Big Health Insurers Already Trying to Game Reform

by Admin on May 18, 2010 · 1 comment

in News, Payers

One of the provisions in the health care reform law passed in March says insurance companies must use 80% of the premiums they collect to provide actual health care– meaning, to pay claims. What a concept. Unfortunately, as the regulations for the legislation are being written in Washington, the same lobbyists who tried to stop the law completely are now trying to game it by affecting the definition of what constitutes paying a claim.

According to Forbes,

The legislation says that 80% of what’s collected by insurance companies must be spent to pay medical claims. This number is what’s known as a “medical loss ratio” or MLR. If the 80% MLR target is missed, rebates are to be given to the insured members. The problem is: what counts as a medical claim? What if you are running a program to encourage people to exercise? Could that be counted? What if the flu season is light this year but heavy the next?

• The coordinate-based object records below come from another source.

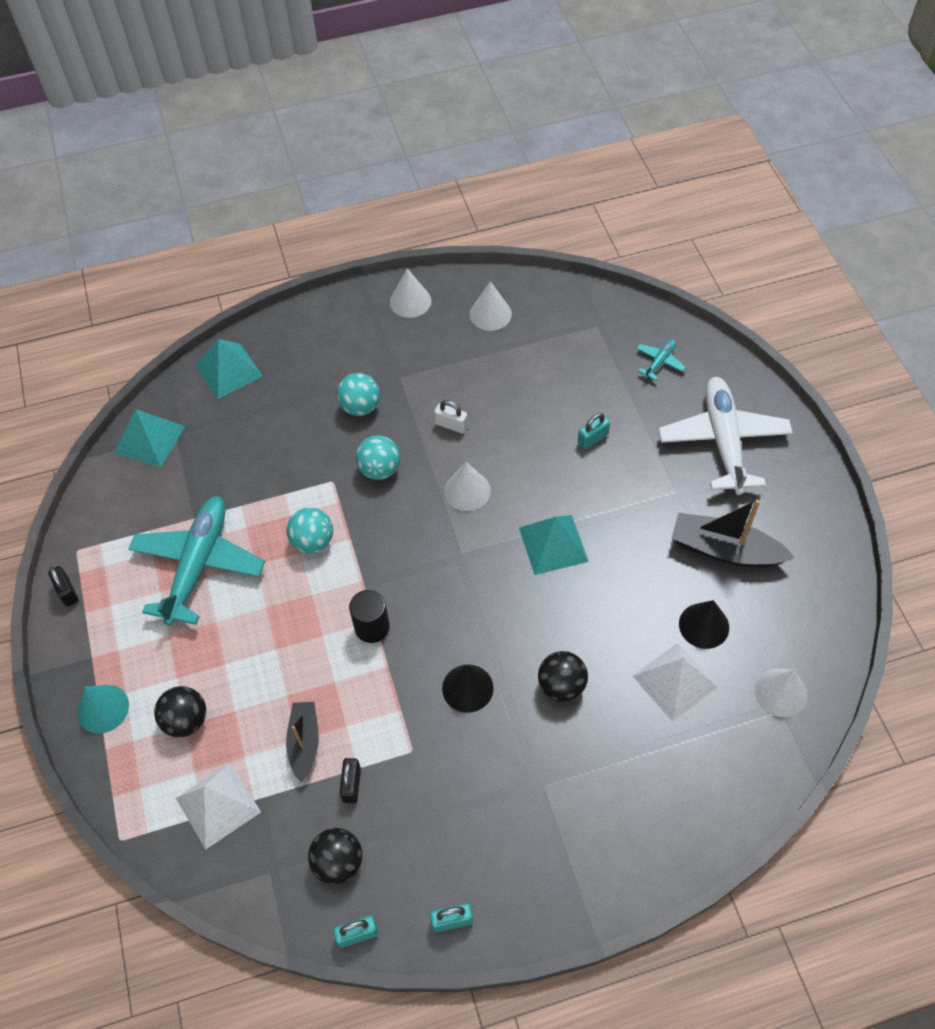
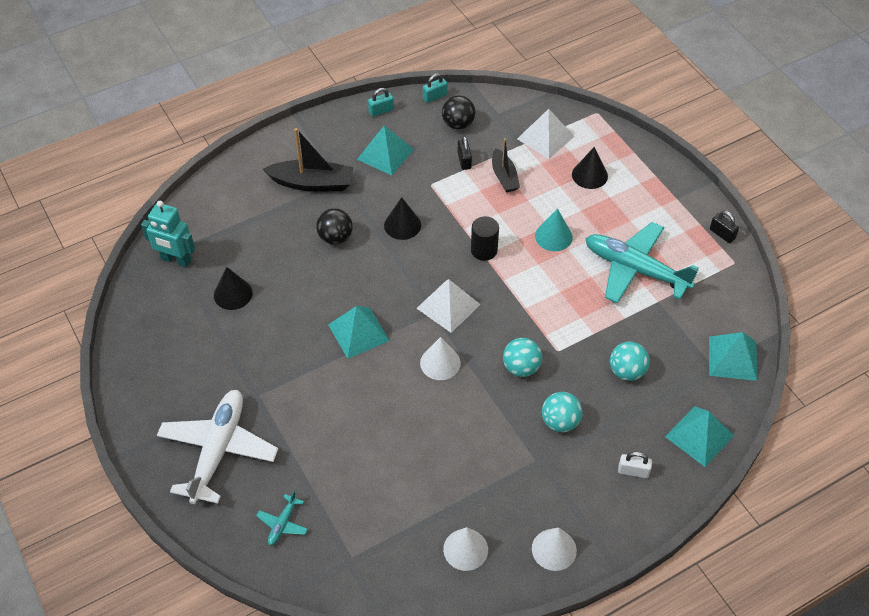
camera: 165 degrees right, 5 degrees down
(103, 708) = (649, 172): turquoise cone -> turquoise cone (553, 236)
(186, 720) = (589, 175): black ball -> black cone
(198, 564) = (635, 269): turquoise plane -> turquoise plane turned 120 degrees clockwise
(313, 541) = (553, 301): turquoise ball -> turquoise ball (627, 371)
(451, 425) = (471, 419): white padlock -> white padlock (633, 471)
(464, 824) = (385, 154): none -> turquoise pyramid
(593, 438) = (338, 430): turquoise padlock -> none
(674, 681) = (253, 254): white pyramid -> white pyramid (448, 306)
(723, 440) = (218, 450): white plane -> white plane turned 150 degrees counterclockwise
(725, 550) = (216, 352): black boat -> black boat (312, 183)
(780, 692) = (176, 260): white cone -> turquoise robot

Should members get rebates in year one but the HMOs go broke in year two? (Yes, is probably the response from lawmakers.)

So the plans are trying to get all kinds of internal expenses counted as medical expenses, and hoping to obfuscate the reporting requirements, so when you shop for health insurance, you won’t be able to pick the plan that spends the most money on you, the customer.

Part of this is investor pressure. Investors want low medical loss ratios. If a company has to spend more than 80% of its revenue on you, the customer, otherwise known as the expense, it doesn’t look as profitable to investors. On the other hand, it is your premium dollar, and in theory you’re entitled to it.

Who will this impact the most? Individuals and small businesses, of course.

If you want to get really mad, you can download Sen. Jay Rockefeller’s letter to Secretary of Health and Human Services Kathleen Sibelius, in which he formally tries to explain this to her as she supervises the writing of the enforcement regulations, here. Rockefeller says consumers should be able to understand and shop for the plan with the most dollars spent on its members.

Forbes thinks that this will result in HMOs that look more like utilities, with highly regulated businesses that are closely scrutinized. And what, exactly, would be wrong with that?